Evaluating an improper integral with radical in denominator For $a,b\in\mathbb{R}$ and $a<b$, I'd like to evaluate the following improper integral
$$
\int_a^b \frac{dt}{\sqrt{(b-t)(t-a)}}
$$
Since I'd like to evaluate the integral rather than just make sure it converges, the comparison test isn't particularly useful. I started by expanding the terms under the radical, and then I attempted to complete the square. This left me with the following
$$
\int_a^b \frac{dt}{\sqrt{\left(t-\frac{a+b}{2}\right)^2 - \left(\frac{a+b}{2}\right)^2+ab}}
$$
In order for completing the square to be useful, I'd need to be able to make $ab-\left(\frac{a+b}{2}\right)^2$ into a square. I'll just sweep everything under the rug and say
$$
ab-\left(\frac{a+b}{2}\right)^2 = c^2 
$$
for some $c\in\mathbb{R}$. Similarly, I'll let
$$
u^2=\left(t-\frac{a+b}{2}\right)^2
$$
Then my resulting integral has the form
$$
\int_a^b \frac{dt}{\sqrt{u^2-c^2}}
$$
I think at this point, I'm supposed to use a trig substitution to finish evaluating the integral.
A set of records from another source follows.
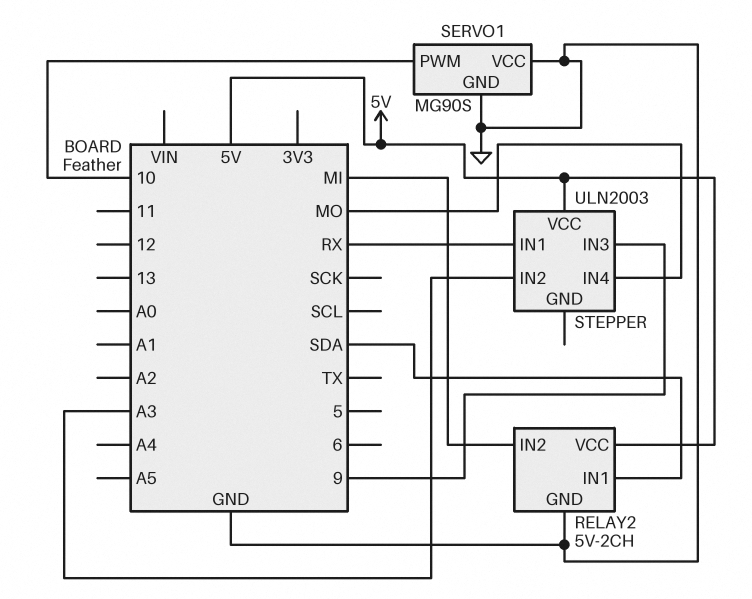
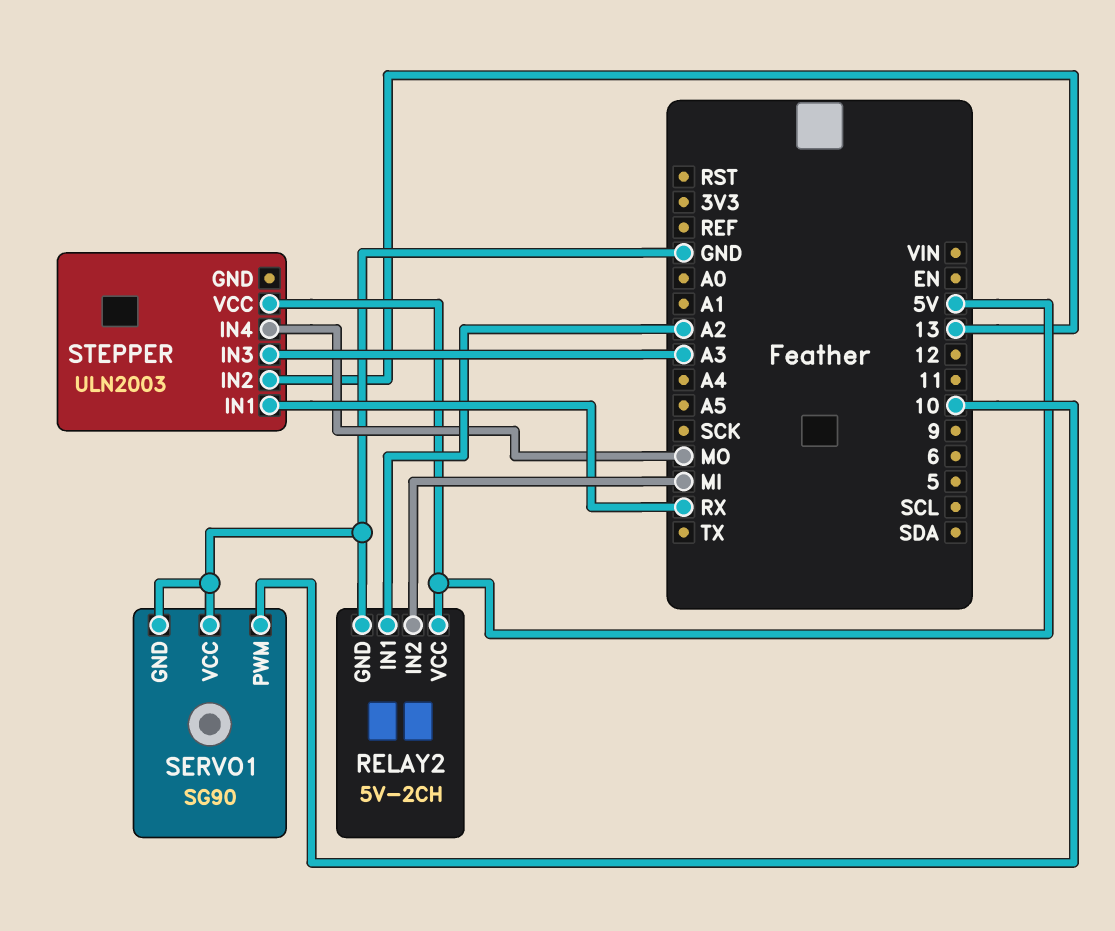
RELAY2 pin IN1: SDA -> A2
SERVO1: MG90S -> SG90
STEPPER pin IN2: A3 -> 13
STEPPER pin IN3: 9 -> A3

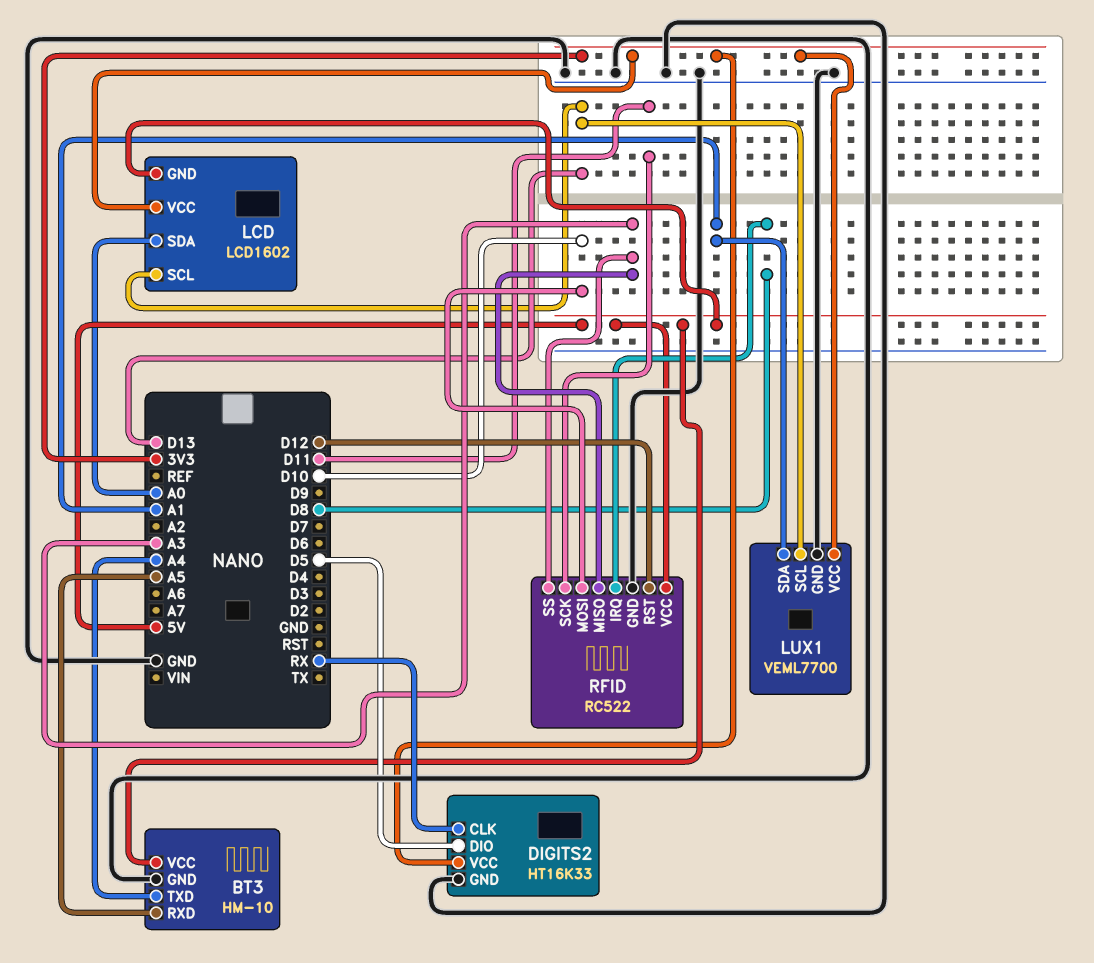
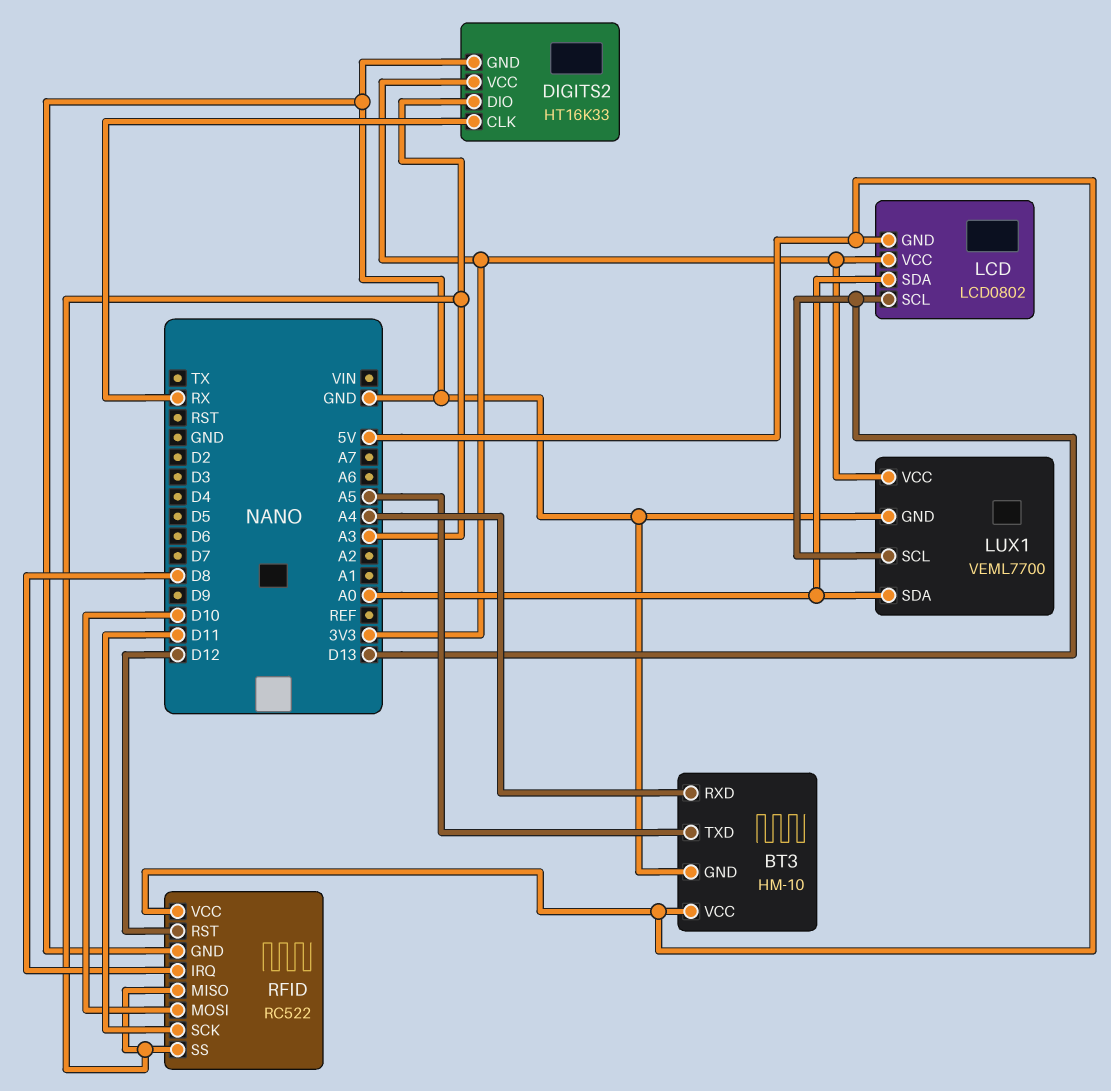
BT3 pin RXD: A5 -> A4
BT3 pin TXD: A4 -> A5
DIGITS2 pin DIO: D5 -> A3
LCD: LCD1602 -> LCD0802
LUX1 pin SDA: A1 -> A0

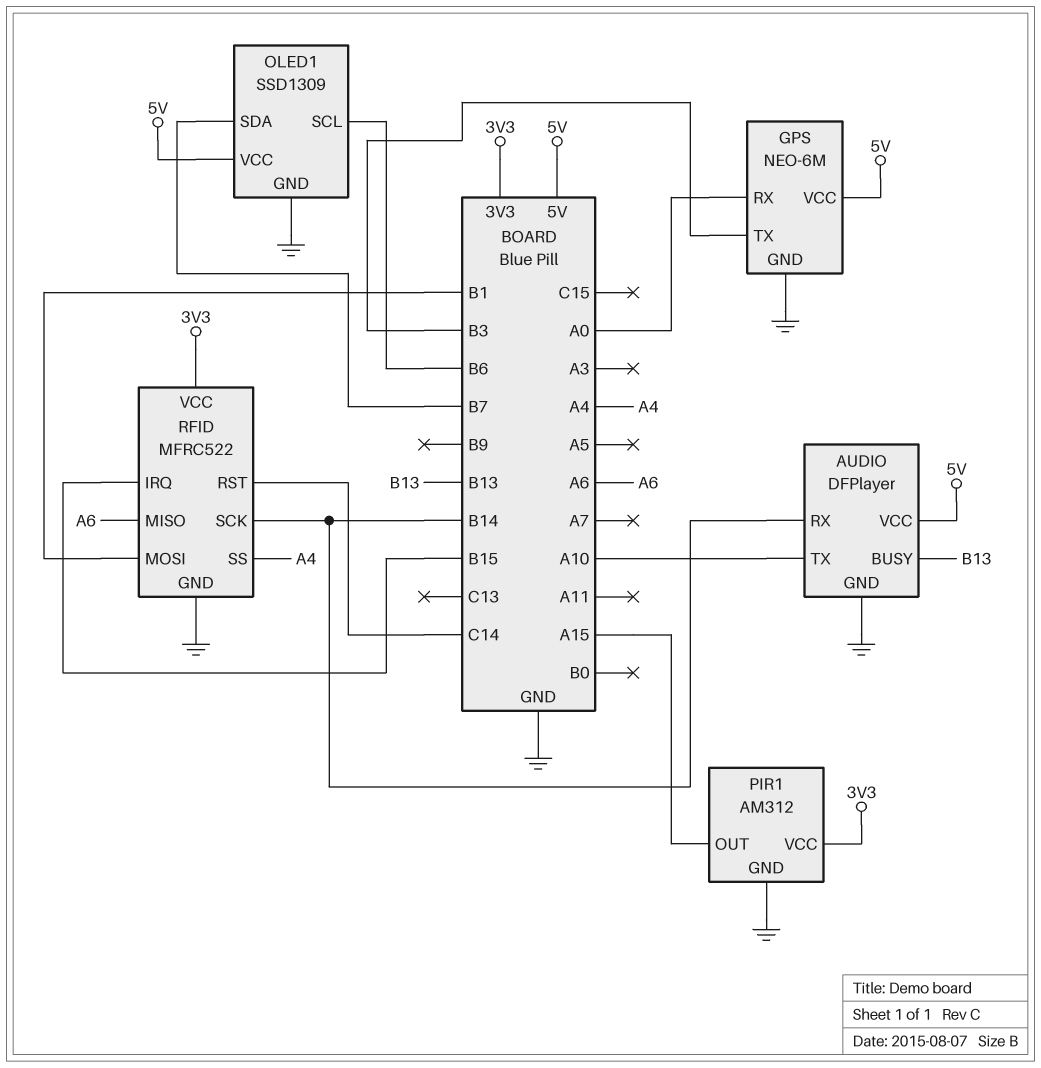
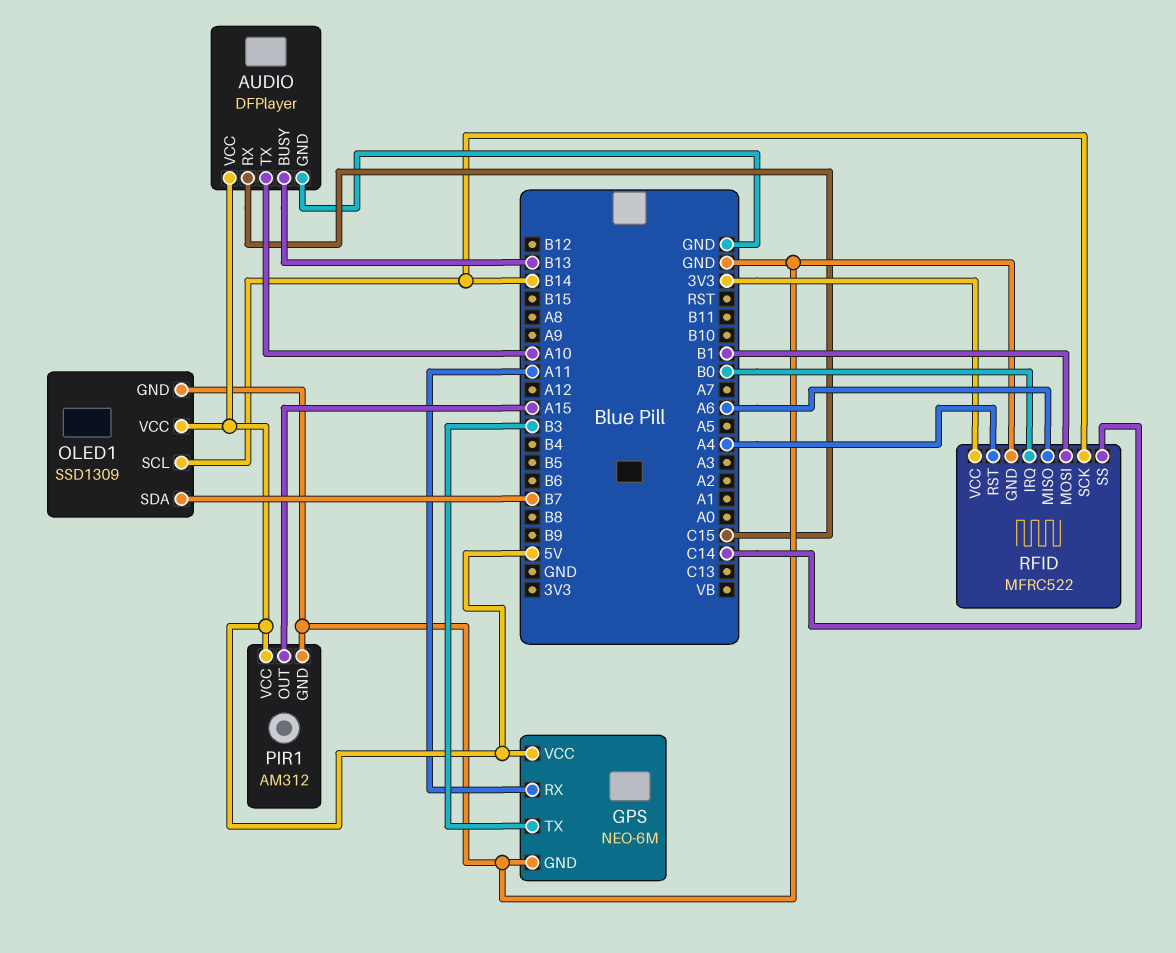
AUDIO pin RX: B14 -> C15
GPS pin RX: A0 -> A11
OLED1 pin SCL: B6 -> B14
PIR1 pin VCC: 3V3 -> 5V
RFID pin IRQ: B15 -> B0
RFID pin RST: C14 -> A4
RFID pin SS: A4 -> C14

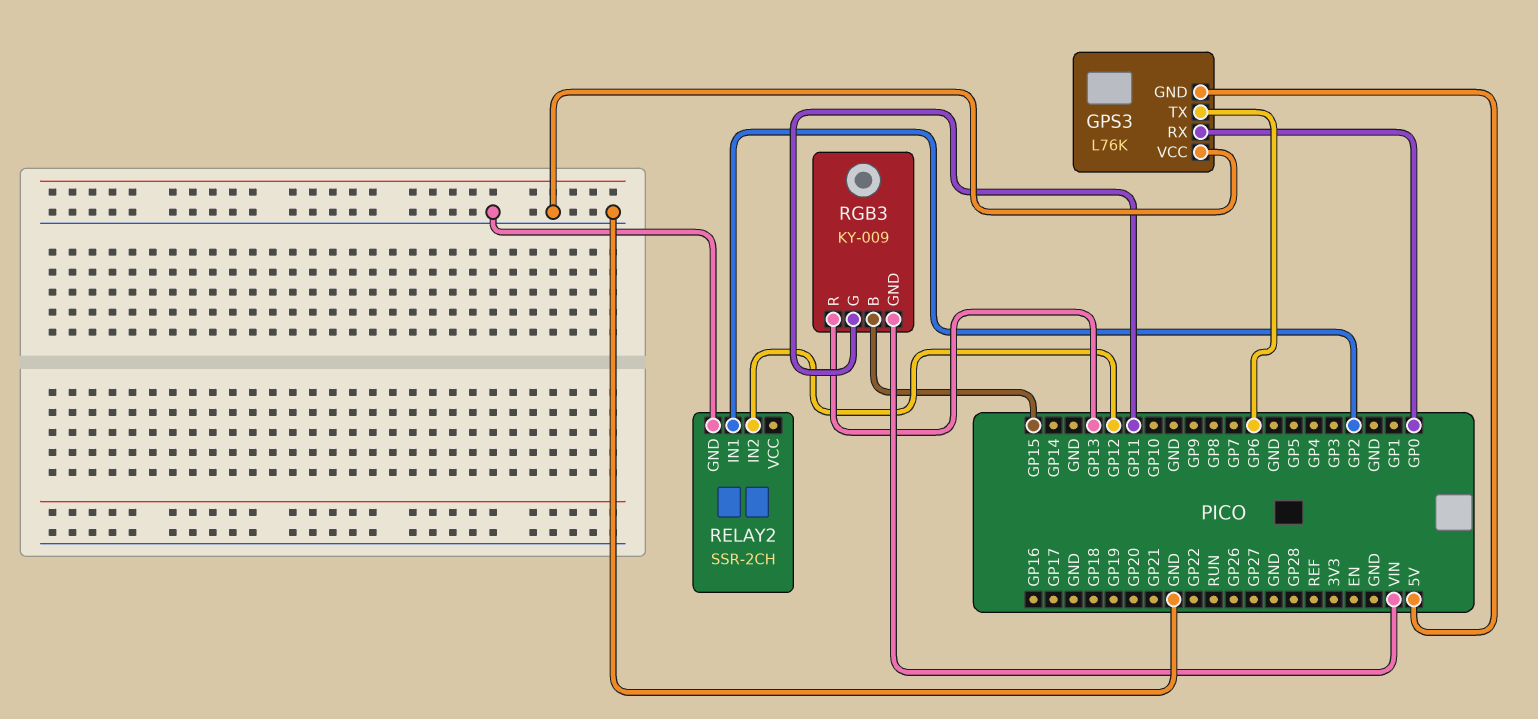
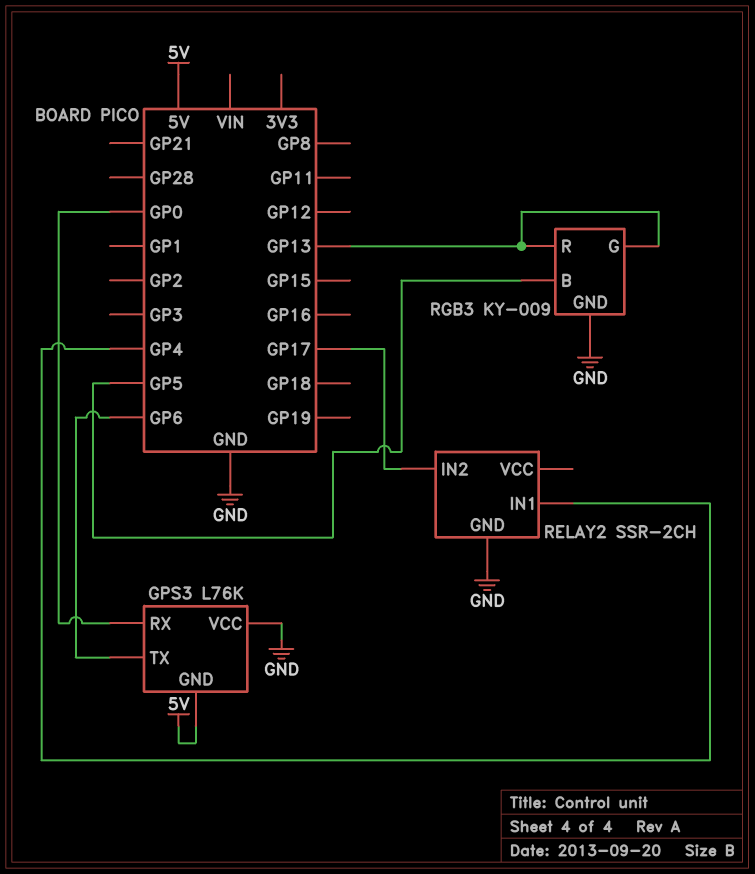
RELAY2 pin IN1: GP2 -> GP4
RELAY2 pin IN2: GP12 -> GP17
RGB3 pin B: GP15 -> GP5
RGB3 pin G: GP11 -> GP13
RGB3 pin GND: VIN -> GND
However, because of the substitutions I made above, I'm not really sure how to go about doing the actual substitution. Is there a better way to go about evaluating this integral, or do I just need to continue grinding it out?
 A: Alternative approach:
$$\frac{1}{\sqrt{(a-x)(b-x)}}=\left(\frac{1}{\sqrt{a-x}}+\frac{1}{\sqrt{b-x}}\right)\left(\frac{1}{\sqrt{a-x}+\sqrt{b-x}}\right)=-2\left(\frac{-1}{2\sqrt{a-x}}+\frac{-1}{2\sqrt{b-x}}\right)\left(\frac{1}{\sqrt{a-x}+\sqrt{b-x}}\right)$$
Thus:
$$\int_a^b \frac{1}{\sqrt{(a-x)(b-x)}}\;dx=-2\int_a^b\left(\frac{-1}{2\sqrt{a-x}}+\frac{-1}{2\sqrt{b-x}}\right)\left(\frac{1}{\sqrt{a-x}+\sqrt{b-x}}\right)\;dx$$
$$=-2\ln(\sqrt{a-x}+\sqrt{b-x})|_a^b=\ln\left(\frac{b-a}{a-b}\right)=i\pi$$
Edit: noticed there has been a sign change under the square root in OP. This is equivalent to multiplying the above by $1/i$, so the result is now $\pi$, as Michael Hardy has shown.
A: \begin{align}
u & = \frac{t-a}{b-a} \\[8pt]
dt & = (b-a)du \\[8pt]
\sqrt{(b-t)(t-a)} & = (b-a)\sqrt{u(1-u)}
\end{align}
As $t$ goes from $a$ to $b$, then $u$ goes from $0$ to $1$.  So
$$
\int_a^b\frac{dt}{\sqrt{(b-t)(t-a}} = \int_0^1 \frac{du}{\sqrt{u(1-u)}} = \int_0^1 u^{1/2-1} (1-u)^{1/2-1}\,du = B\left(\frac12,\frac12\right).
$$
$$
=\frac{\Gamma\left(\frac12\right)\Gamma\left(\frac12\right)}{\Gamma\left(\frac12+\frac12\right)} = \pi.
$$
Later addendum: A standard identity says that if
$$
B(\alpha,\beta)=\int_0^1 x^{\alpha-1}(1-x)^{\beta-1}\,dx
$$
and
$$
\Gamma(\alpha)=\int_0^\infty x^{\alpha-1} e^{-x}\,dx
$$
then
$$
B(\alpha,\beta)=\frac{\Gamma(\alpha)\Gamma(\beta)}{\Gamma(\alpha+\beta)}.
$$
A proof is as follows.
$$
\Gamma(\alpha)\Gamma(\beta) = \int_0^\infty u^{\alpha-1}e^{-u}\,du \int_0^\infty v^{\beta-1}e^{-v}\,dv =\int_0^\infty\int_0^\infty u^{\alpha-1}v^{\beta-1}e^{-(u+v)}\,du\,dv.\tag{1}
$$
Now let
$$x=\frac{u}{u+v}, \qquad y=u+v,$$
$$dx\,dy=\left|\frac{\partial(x,y)}{\partial(u,v)}\right|\,du\,dv = \frac{du\,dv}{u+v} = \frac{du\,dv}{y}$$
$$
u = xy,\qquad v = (1-x)y.
$$
So $(1)$ becomes
$$
\int_0^\infty\int_0^1 (xy)^{\alpha-1} ((1-x)y)^{\beta-1} e^{-y} y\,dx\,dy
$$
$$
= \int_0^1 x^{\alpha-1}(1-x)^{\beta-1}\,dx\cdot\int_0^\infty y^{\alpha+\beta-1} e^{-y}\,dy = B(\alpha,\beta)\Gamma(\alpha+\beta).
$$